Due to each test needing a different N_tp, it’s best practice to manually examine each product’s two distributions and look at how increasing the tasting panel N size affects the power and p-values of each product’s respective test. However, due to the quantity of products we deal with, this method is prohibitively expensive in terms of analyst time. As such, there needs to be a generalized rule in our practice for determining the N size we should upsample to that gives the most acceptable results. Based on research, experience, and testing, we’ve found we get the best results when N_tp=N_cf.
There are a variety of reasons for why we arrived at the N_tp= N_cf conclusion. The first is that our test results of power and p-value tend to start converging around this value or at least are at acceptable levels. This implies that the marginal benefit of increasing N_tp begins to significantly decrease at this point and the risk of error from adding to our sample size increases. As stated previously, we want to avoid N_tp being very large in order to limit possible error. Secondly, it’s a natural point as increasing our N size of simulated data to be greater than our actual customer data doesn’t seem intuitive.

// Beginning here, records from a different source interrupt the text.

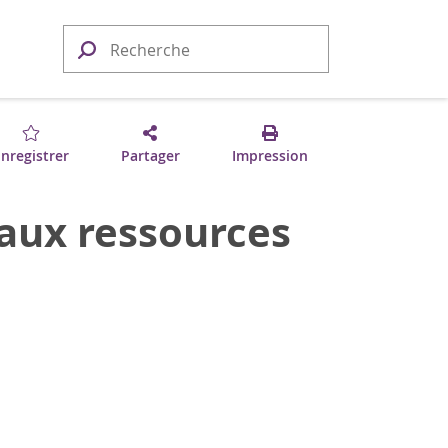
nregistrer
Partager
Impression
 aux ressources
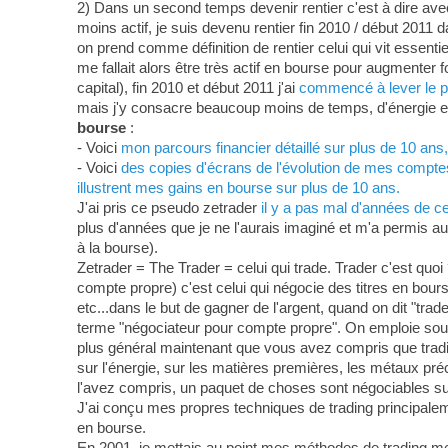
2) Dans un second temps devenir rentier c'est à dire ave
moins actif, je suis devenu rentier fin 2010 / début 2011 d
on prend comme définition de rentier celui qui vit essenti
me fallait alors être très actif en bourse pour augmenter
capital), fin 2010 et début 2011 j'ai
commencé à lever le pi
mais j'y consacre beaucoup moins de temps, d'énergie et 
bourse
:
- Voici
mon parcours financier détaillé sur plus de 10 an
- Voici
des copies d'écrans de l'évolution de mes comptes-
illustrent mes gains en bourse sur plus de 10 ans.
J'ai pris ce pseudo zetrader
il y a pas mal d'années de c
plus d'années que je ne l'aurais imaginé et m'a permis au
à la bourse).
Zetrader = The Trader = celui qui trade. Trader c'est quoi 
compte propre) c'est celui qui négocie des titres en bour
etc...dans le but de gagner de l'argent, quand on dit "tra
terme "négociateur pour compte propre". On emploie souven
plus général maintenant que vous avez compris que tradin
sur l'énergie, sur les matières premières, les métaux préci
l'avez compris, un paquet de choses sont négociables su
J'ai conçu mes propres techniques de trading principa
en bourse.
En 2001, je mettais au point mes méthodes de trading m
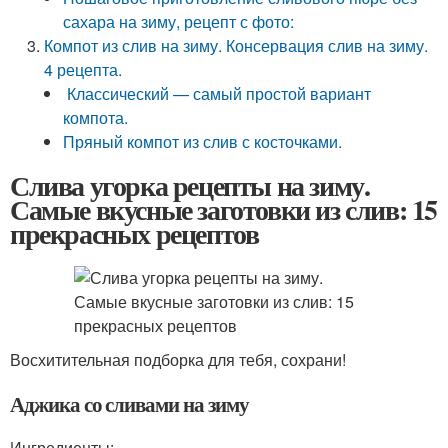
сахара на зиму, рецепт с фото:
Компот из слив на зиму. Консервация слив на зиму.
4 рецепта.
Классический — самый простой вариант
компота.
Пряный компот из слив с косточками.
Слива угорка рецепты на зиму.
Самые вкусные заготовки из слив: 15
прекрасных рецептов
Восхитительная подборка для тебя, сохрани!
Аджика со сливами на зиму
Ингредиенты:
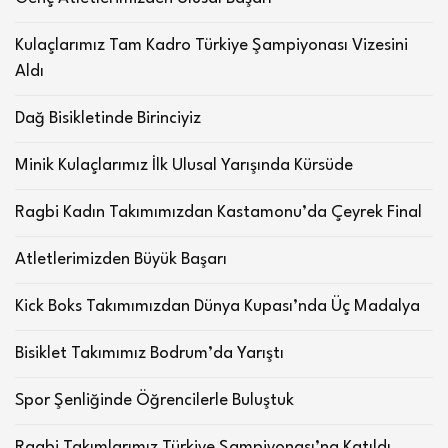
Kulaçlarımız Tam Kadro Türkiye Şampiyonası Vizesini
Aldı
Dağ Bisikletinde Birinciyiz
Minik Kulaçlarımız İlk Ulusal Yarışında Kürsüde
Ragbi Kadın Takımımızdan Kastamonu’da Çeyrek Final
Atletlerimizden Büyük Başarı
Kick Boks Takımımızdan Dünya Kupası’nda Üç Madalya
Bisiklet Takımımız Bodrum’da Yarıştı
Spor Şenliğinde Öğrencilerle Buluştuk
Ragbi Takımlarımız Türkiye Şampiyonası’na Katıldı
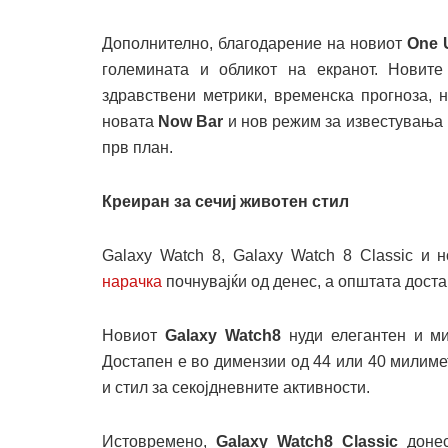
Дополнително, благодарение на новиот
One 
големината и обликот на екранот. Новите 
здравствени метрики, временска прогноза, н
новата
Now Bar
и нов режим за известувања к
прв план.
Креиран за сечиј животен стил
Galaxy Watch 8, Galaxy Watch 8 Classic и 
нарачка
почнувајќи од денес, а општата достап
Новиот
Galaxy Watch8
нуди елегантен и ми
Достапен е во димензии од 44 или 40 милимет
и стил за секојдневните активности.
Истовремено,
Galaxy Watch8 Classic
донес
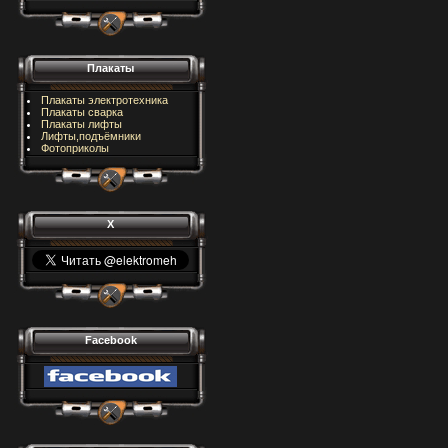
Плакаты
Плакаты электротехника
Плакаты сварка
Плакаты лифты
Лифты,подъёмники
Фотоприколы
X
Facebook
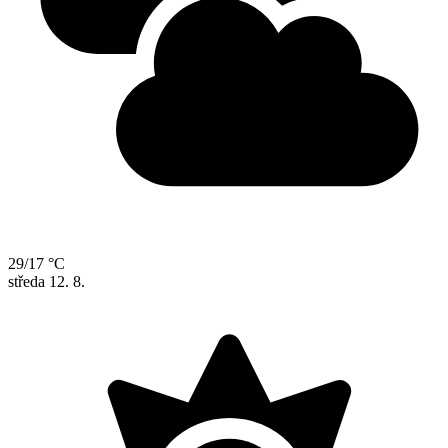
29/17 °C
středa
12. 8.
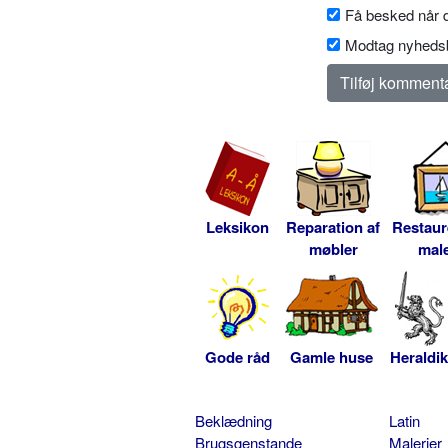
Få besked når d
Modtag nyhedsb
Leksikon
Reparation af
Restaur
møbler
male
Gode råd
Gamle huse
Heraldik
Beklædning
Latin
Brugsgenstande
Malerier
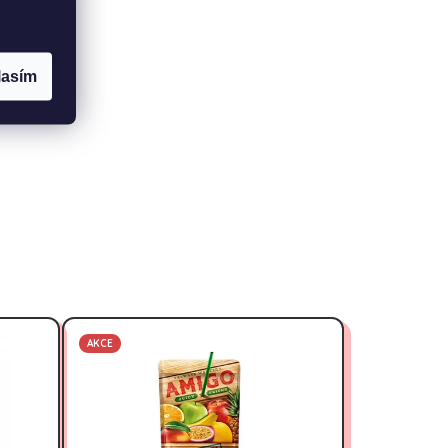
lasím
AKCE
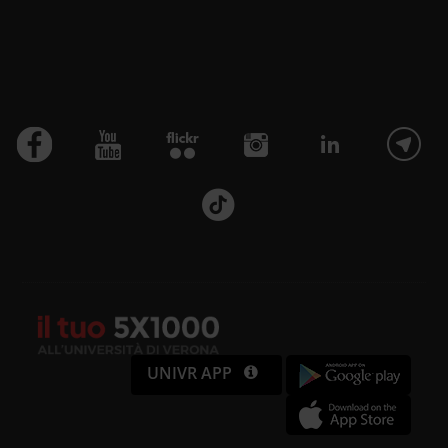
UNIVR APP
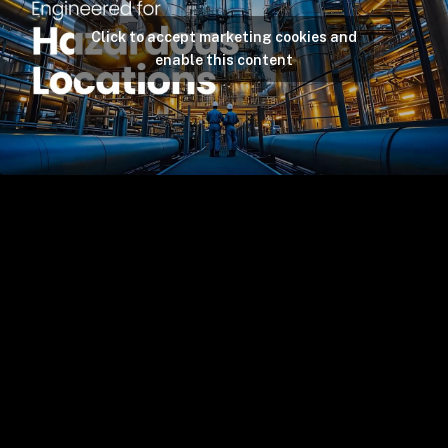
Click to accept marketing cookies and
enable this content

The point of this process is to help SnackNation gain insight into the accuracy of our tasting panel. While the methodology described relies on certain assumptions that can potential skew results, when it’s factored into additional customer feedback metrics, our years of experience in the industry, and other qualitative data, it helps confirm trends we suspect or points us in a direction for further investigation. Ultimately, this problem that we face represents an application of statistics and hypothesis testing where data is irregular and doesn’t have a textbook solution. We’ve found a way that generally works for us using statistical intuition and experimentation to make sense of this problem. The Business Intelligence team is dedicated to tackling these kinds of analytics challenges as we’ve found that a tremendous amount of value can be gained for our stakeholders through these efforts.